I'm pretty sure I'm not alone in that I have a quote that I come back to once in a while that helps keep me going and reminds me of why I am doing what I am doing in my classroom.

My quote came from an article written by Ann Kajander in the September 2005 OAME Gazette. Ann is an associate professor in the department of undergraduate studies in education and the recipient of 2014 Margaret Sinclair Memorial Award. I highly recommend her regular feature in the Gazette: Mb4T: Mathematics by and for Teachers.

The article was entitled "Supports for the Effective Implementation of The Revised Grade 9/10 Curriculum: The Role of Manipulatives in Making Algebra Meaningful".

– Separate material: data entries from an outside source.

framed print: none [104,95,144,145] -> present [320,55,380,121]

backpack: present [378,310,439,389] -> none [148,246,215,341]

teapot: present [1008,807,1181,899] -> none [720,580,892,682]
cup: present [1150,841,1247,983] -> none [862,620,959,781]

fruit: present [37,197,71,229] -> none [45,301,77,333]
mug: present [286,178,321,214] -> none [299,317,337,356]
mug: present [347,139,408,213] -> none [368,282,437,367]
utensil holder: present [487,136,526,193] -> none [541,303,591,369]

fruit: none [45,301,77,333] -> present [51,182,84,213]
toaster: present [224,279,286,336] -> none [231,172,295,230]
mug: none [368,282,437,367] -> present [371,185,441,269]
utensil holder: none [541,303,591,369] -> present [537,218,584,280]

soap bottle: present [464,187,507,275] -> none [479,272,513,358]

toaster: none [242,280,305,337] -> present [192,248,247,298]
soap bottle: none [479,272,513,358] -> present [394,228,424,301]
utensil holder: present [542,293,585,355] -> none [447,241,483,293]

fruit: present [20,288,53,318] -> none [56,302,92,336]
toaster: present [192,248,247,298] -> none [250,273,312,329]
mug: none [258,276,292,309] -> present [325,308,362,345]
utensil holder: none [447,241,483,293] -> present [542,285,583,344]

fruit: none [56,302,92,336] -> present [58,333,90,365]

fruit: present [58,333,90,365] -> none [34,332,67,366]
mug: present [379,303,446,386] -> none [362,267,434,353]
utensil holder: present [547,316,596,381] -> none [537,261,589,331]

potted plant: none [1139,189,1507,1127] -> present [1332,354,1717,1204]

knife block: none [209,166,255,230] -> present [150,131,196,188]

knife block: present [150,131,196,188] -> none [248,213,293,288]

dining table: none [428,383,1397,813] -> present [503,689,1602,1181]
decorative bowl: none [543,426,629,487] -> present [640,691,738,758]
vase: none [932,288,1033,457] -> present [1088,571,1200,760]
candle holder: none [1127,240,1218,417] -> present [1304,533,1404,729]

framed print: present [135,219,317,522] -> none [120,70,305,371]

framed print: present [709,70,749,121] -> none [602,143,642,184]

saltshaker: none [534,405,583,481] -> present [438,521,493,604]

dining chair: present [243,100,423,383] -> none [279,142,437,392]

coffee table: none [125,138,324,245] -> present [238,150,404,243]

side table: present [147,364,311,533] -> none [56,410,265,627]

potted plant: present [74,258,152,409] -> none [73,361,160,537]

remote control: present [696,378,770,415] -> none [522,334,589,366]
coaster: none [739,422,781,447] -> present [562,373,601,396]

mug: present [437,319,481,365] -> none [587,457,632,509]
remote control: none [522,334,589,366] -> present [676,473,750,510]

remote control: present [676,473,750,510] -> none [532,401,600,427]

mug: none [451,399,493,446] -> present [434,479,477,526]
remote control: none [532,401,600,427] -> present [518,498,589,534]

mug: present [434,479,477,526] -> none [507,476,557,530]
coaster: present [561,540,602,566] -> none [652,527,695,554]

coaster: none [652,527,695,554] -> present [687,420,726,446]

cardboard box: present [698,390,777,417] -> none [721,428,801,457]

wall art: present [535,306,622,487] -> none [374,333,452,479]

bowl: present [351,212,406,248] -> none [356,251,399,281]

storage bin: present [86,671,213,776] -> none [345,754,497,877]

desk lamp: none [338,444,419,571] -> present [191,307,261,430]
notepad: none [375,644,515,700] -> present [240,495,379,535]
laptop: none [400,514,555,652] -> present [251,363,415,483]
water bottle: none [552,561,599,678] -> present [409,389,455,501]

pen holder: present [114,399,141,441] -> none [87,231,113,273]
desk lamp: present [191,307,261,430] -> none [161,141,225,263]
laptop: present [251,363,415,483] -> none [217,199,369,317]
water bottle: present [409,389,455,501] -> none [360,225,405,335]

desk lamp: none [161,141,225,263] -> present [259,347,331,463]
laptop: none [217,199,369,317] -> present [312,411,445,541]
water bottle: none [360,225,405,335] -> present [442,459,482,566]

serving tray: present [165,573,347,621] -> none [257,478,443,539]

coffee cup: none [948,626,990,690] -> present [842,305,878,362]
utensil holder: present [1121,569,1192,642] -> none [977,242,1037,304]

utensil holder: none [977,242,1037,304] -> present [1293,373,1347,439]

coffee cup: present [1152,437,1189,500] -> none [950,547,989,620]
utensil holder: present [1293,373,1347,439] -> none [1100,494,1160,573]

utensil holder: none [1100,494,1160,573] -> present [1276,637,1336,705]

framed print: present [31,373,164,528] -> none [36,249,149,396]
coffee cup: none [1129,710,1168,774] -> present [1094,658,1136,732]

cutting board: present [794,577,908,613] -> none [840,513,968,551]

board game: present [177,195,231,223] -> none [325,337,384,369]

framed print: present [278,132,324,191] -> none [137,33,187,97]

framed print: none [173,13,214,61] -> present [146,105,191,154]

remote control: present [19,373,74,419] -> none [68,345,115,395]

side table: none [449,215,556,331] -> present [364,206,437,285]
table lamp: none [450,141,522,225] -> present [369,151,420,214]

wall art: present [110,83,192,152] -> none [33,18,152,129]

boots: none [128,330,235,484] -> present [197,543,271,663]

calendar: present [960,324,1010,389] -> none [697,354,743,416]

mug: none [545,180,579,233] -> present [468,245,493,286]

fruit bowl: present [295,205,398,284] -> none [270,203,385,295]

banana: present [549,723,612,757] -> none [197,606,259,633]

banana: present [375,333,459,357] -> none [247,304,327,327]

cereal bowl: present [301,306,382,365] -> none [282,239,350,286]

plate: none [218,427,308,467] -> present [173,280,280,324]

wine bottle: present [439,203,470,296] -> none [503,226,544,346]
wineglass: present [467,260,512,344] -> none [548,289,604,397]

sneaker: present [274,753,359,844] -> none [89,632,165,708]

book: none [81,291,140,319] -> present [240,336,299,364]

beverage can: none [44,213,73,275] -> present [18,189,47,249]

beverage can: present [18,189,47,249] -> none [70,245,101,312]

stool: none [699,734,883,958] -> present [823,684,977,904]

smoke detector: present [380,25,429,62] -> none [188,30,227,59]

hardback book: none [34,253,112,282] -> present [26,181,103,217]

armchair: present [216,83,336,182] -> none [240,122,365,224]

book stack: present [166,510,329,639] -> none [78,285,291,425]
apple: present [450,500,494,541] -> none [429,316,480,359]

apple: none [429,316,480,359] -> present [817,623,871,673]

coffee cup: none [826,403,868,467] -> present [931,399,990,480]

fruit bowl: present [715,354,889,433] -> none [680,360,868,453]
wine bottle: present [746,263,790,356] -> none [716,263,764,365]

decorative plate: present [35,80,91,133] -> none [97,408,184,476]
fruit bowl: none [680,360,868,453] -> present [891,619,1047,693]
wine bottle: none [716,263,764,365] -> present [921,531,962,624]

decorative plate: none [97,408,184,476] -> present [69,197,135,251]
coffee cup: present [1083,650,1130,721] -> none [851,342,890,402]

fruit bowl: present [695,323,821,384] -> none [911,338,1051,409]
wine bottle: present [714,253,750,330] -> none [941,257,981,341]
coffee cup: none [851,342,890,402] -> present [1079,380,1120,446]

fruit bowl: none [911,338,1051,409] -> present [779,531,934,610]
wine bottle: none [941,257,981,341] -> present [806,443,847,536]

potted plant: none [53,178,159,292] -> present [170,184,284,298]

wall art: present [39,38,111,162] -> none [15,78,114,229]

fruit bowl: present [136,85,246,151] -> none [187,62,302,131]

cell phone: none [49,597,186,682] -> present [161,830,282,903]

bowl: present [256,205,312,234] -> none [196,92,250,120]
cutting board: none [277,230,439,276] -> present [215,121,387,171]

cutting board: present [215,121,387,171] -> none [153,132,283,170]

September 2005 OAME Gazette
The sentences that hit me squarely between the eyes were:

"Put bluntly, learning based purely on procedural methods has little meaning or long term retention for most students, and does not facilitate the depth of understanding needed to use math for any worthwhile endeavor outside (or inside) of school. Even more bluntly, its boring, demeaning, and encourages the all-too-prevalent perception that mathematics is difficult, useless and unintelligible."

Sometimes it isn't a quote itself that makes the impact although it plays a big part. Sometimes you have to be ready for the message. I guess the quote hit me at the right time and the right place. I had been struggling for a while in my teaching and recall relating to a colleague that was teaching Grade 10 Applied math with me that I was bored out of my mind. And if I was bored out of my mind I couldn't imagine how the students felt! That feeling coupled with what I read in the article was the catalyst that changed everything for me in my teaching. We redesigned the course with the idea that a good task was key to bringing the math out and would lead to that deep understanding. 

I can clearly remember playing the game of frogs to introduce quadratic relations and having the vice-principal walk in while students were jumping around the room. Or building tetrahedral pyramids that outgrew what our classroom could contain. All of the work we did to redesign the grade 10 course made us want to share the learning and so we presented at OAME in 2006. Our workshop title was Grade 10 Applied: The New Frontier. And on the last slide of our slide deck was what all good workshops should end with...a quote. Guess which one appeared on our last slide?

I would love to hear what quotes have inspired you in your own teaching. Feel free to leave them in the comments section. Thanks!